Monday, June 22, 2009

Project Challenge: LG Transformers 2

I'm back with another project challenge post about our latest LG commercial. This time around we had a tie in with the upcoming film Transformers 2. Here is a link to the commercial on Youtube.



Our main workflow these days is to use Maya/Vray on our commercials. This project, however, came at a period of time where it would be more beneficial to us (for internal scheduling reasons) to dust off our old Max/Vray pipeline again and do another commercial with it.

This time around we had a very small team. There was only 3 of us doing any 3d work. We were able to get a model to start from of the phone from the client. I took the model and reworked some areas of it and cleaned it up so that we would get proper meshsmoothing on it. I also did the same for the laptop model. Another artist modeled the camcorder from scratch while our supervisor modeled the GPS unit using the phone as a base model to start from. After all of the modeling was done, all of the models were given to me to create materials for. Since the phone was supposed to appear to be transforming into all of these other objects, everything basically needed to have the same materials applied to them. After we got the materials all set up, the three of us began animating. Since we were a very small team we had to handle all the animation ourselves which was a little daunting at first. I handled two of the transformation shots and ended up taking over and finishing a third one. While this was going on I also set up the light rig that we ended up using for all the shots. The rig was entirely set up using an HDR panorama that was shot on location durring the shoot. I plugged that HDR into a Vray dome light and used Light Cache and Brute force for GI.

□ □ □

#### Task objective
For each statement, say yes or no according to the LG commercial post, and back each answer with the deciding words of the post, quoted word for word. (a) The team worked in its Maya/Vray pipeline for this commercial. (b) The client provided a model of the phone. (c) The supervisor modeled the camcorder. Please rely on the LG commercial post alone.

Dataset records:
□ □ □

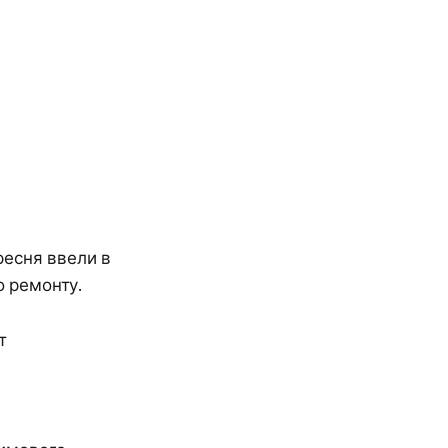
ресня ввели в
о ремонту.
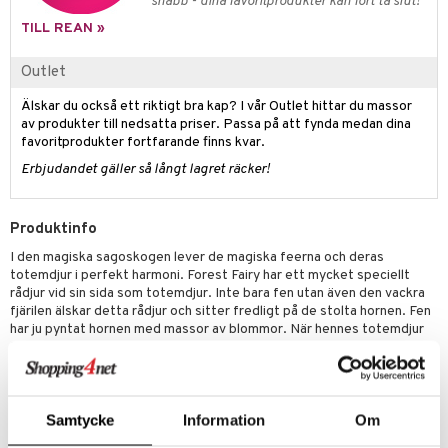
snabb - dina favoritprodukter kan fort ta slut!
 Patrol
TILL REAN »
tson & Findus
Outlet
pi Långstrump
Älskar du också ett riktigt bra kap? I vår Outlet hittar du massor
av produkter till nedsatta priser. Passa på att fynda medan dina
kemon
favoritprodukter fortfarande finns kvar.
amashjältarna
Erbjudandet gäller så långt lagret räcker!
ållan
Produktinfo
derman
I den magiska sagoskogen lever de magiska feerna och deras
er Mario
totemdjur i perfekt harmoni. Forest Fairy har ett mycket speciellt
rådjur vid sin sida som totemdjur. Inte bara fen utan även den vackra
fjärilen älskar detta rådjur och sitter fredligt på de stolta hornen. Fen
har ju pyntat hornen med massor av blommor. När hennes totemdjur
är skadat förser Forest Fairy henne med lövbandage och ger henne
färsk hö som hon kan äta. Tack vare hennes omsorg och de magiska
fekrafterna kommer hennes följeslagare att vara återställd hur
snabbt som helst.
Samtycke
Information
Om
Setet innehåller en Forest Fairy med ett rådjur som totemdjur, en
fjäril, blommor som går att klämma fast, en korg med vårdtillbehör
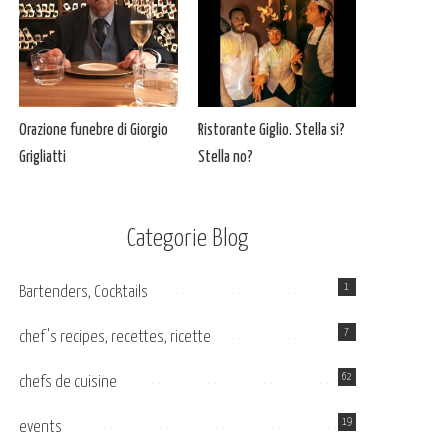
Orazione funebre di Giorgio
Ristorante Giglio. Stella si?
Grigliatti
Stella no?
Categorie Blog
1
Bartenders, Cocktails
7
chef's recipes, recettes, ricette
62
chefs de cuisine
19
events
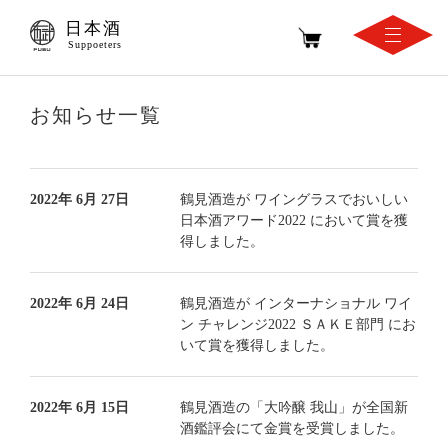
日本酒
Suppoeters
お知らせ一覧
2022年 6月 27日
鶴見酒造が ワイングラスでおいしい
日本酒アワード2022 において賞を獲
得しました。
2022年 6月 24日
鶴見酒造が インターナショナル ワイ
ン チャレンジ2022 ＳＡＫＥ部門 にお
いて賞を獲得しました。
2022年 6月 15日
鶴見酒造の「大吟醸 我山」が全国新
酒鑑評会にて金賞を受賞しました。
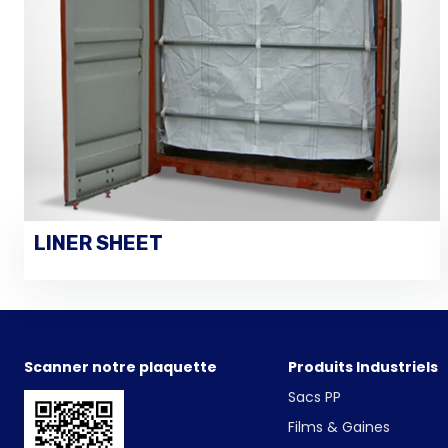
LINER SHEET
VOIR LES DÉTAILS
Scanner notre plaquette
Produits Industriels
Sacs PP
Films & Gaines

□ □ □

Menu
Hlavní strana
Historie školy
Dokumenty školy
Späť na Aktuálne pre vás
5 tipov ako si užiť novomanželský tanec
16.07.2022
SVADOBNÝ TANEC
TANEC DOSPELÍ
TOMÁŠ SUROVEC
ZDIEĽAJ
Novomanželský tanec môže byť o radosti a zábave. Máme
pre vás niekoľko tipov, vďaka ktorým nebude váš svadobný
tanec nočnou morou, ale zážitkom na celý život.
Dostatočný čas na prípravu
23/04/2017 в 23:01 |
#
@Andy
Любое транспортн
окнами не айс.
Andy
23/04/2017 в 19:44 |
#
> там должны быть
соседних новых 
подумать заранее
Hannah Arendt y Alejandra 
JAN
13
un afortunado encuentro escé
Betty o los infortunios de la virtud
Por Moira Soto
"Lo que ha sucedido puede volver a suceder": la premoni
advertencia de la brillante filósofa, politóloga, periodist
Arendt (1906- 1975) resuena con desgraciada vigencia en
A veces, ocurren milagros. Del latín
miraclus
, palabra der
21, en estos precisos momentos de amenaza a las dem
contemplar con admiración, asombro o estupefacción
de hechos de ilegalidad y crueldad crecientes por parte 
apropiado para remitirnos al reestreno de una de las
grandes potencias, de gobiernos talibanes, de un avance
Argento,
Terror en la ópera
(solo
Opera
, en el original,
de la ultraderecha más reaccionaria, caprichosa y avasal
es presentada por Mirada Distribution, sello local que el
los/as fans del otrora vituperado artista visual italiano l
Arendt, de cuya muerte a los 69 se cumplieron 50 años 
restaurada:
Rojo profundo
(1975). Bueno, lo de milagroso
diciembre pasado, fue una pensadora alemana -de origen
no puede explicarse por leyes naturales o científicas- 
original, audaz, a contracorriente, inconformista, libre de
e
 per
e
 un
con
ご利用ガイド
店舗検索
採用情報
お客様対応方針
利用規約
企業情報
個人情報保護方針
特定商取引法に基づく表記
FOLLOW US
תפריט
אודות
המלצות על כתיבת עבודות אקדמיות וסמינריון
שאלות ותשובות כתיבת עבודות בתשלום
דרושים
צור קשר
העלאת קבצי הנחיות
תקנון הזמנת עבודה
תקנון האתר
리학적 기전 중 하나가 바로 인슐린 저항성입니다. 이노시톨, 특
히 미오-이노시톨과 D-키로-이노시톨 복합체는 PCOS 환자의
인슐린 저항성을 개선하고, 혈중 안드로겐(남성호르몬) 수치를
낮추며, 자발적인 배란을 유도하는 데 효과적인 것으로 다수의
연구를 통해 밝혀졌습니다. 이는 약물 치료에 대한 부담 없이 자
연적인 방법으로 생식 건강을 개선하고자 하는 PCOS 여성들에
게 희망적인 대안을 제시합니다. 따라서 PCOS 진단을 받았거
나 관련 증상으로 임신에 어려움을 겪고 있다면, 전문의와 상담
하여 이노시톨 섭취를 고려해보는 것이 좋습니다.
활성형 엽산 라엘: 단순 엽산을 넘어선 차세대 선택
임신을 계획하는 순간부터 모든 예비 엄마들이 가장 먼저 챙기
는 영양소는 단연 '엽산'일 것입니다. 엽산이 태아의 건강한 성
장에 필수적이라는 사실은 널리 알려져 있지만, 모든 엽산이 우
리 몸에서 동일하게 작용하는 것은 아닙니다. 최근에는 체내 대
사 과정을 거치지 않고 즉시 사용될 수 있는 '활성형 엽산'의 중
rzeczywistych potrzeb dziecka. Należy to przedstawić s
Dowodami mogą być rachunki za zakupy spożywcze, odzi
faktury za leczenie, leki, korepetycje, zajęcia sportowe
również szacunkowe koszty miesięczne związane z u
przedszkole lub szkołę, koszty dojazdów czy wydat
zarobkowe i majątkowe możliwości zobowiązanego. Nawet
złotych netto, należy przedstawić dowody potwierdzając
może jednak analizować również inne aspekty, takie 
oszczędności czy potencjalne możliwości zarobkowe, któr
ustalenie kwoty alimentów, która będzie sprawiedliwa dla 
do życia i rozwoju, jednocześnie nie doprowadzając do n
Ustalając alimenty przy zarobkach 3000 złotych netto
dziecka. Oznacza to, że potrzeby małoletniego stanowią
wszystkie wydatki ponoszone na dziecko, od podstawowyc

□ □ □

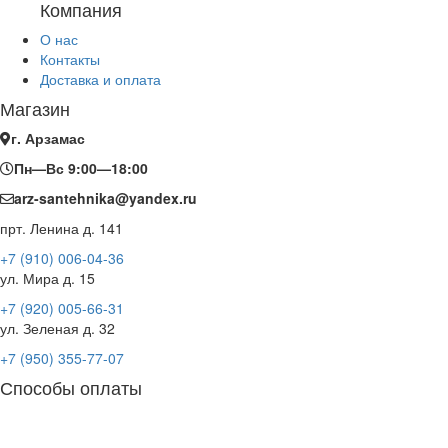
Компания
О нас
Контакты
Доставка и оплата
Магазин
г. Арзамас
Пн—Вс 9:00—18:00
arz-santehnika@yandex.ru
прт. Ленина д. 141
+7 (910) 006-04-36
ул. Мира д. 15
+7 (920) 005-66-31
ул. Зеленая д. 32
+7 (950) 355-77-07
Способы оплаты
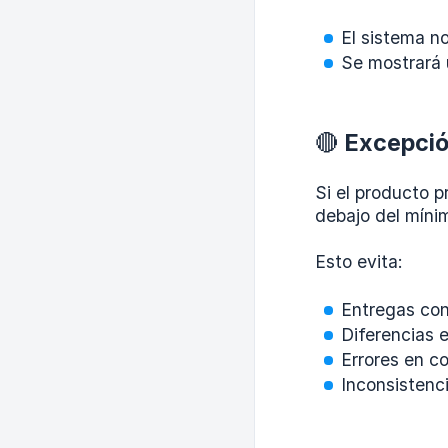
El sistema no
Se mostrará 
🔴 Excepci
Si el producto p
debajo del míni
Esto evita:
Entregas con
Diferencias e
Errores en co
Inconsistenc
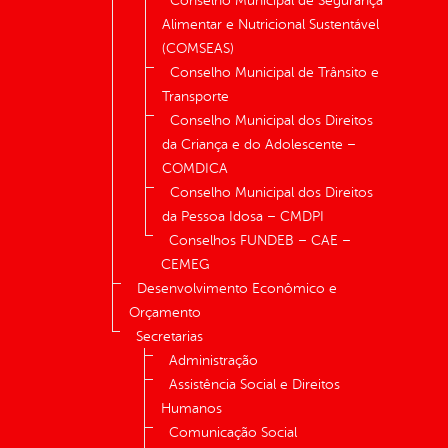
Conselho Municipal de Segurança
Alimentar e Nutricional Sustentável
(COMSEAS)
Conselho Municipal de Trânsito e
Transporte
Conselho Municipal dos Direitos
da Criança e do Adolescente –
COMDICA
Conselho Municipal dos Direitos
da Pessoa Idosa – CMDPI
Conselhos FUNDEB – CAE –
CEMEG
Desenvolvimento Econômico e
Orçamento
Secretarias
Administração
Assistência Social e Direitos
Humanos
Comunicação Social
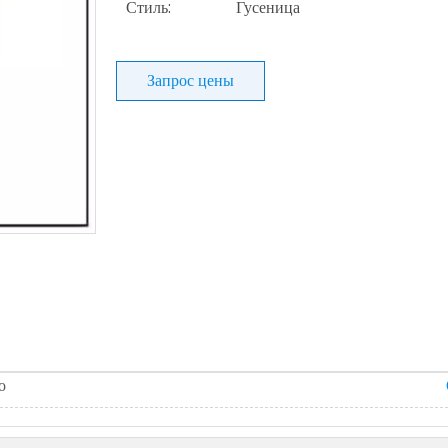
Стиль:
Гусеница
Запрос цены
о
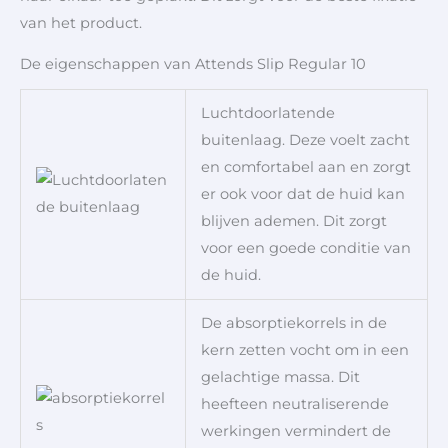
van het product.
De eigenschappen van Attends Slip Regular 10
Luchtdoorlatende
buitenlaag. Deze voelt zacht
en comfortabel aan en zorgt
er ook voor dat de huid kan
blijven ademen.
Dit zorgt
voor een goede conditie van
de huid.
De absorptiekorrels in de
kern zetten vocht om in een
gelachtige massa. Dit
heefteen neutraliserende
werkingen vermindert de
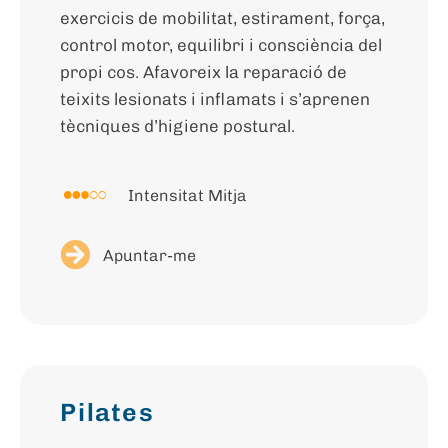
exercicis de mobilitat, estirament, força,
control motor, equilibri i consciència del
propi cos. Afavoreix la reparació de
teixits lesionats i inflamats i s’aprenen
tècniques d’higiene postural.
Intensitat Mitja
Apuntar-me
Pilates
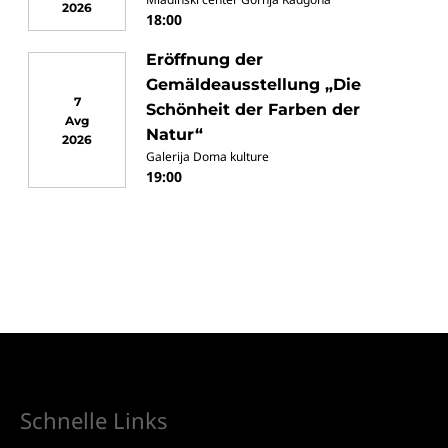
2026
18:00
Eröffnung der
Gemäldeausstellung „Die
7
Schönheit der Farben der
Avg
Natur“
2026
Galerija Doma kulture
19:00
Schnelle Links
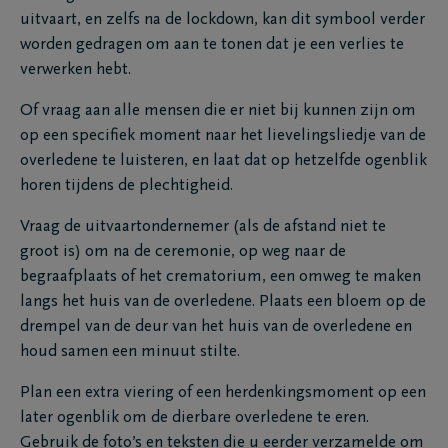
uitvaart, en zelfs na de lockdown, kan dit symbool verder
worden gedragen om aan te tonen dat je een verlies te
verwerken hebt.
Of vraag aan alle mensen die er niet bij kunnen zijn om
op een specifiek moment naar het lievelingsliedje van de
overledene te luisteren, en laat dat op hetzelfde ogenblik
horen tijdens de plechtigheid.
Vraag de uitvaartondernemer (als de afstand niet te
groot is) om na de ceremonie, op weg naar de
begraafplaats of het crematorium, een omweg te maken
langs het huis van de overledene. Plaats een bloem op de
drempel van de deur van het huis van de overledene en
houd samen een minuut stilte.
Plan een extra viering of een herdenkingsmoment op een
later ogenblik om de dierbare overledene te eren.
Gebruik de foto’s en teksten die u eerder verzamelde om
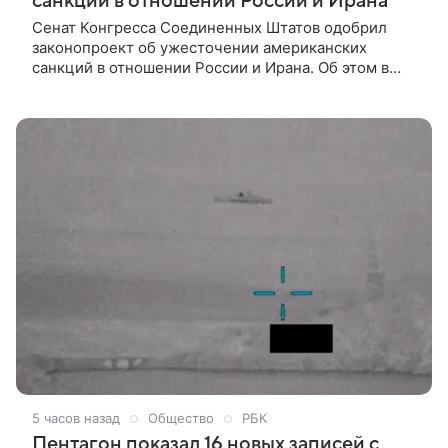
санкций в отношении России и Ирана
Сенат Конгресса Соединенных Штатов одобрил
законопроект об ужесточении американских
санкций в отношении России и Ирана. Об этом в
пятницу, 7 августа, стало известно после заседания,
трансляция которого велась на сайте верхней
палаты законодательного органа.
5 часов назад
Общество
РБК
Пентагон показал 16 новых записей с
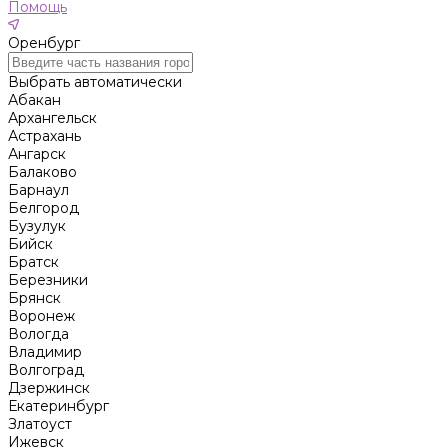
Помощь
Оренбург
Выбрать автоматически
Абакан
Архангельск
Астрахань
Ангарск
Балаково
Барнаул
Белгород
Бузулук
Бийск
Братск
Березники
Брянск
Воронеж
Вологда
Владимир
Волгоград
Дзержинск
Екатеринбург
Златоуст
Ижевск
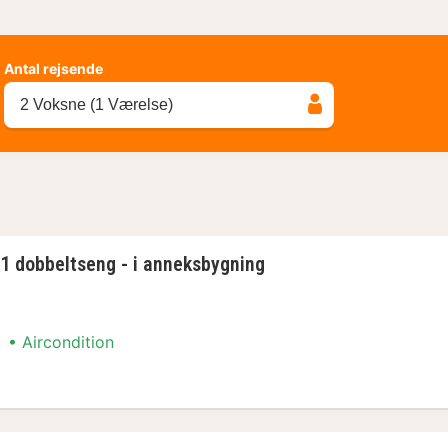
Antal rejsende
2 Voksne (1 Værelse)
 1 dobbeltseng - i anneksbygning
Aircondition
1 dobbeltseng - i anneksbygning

□ □ □

#### The completed task
(a) No: "to dust off our old Max/Vray pipeline again and do another commercial with it."
(b) Yes: "We were able to get a model to start from of the phone from the client."
(c) No: "Another artist modeled the camcorder from scratch while our supervisor modeled the GPS unit"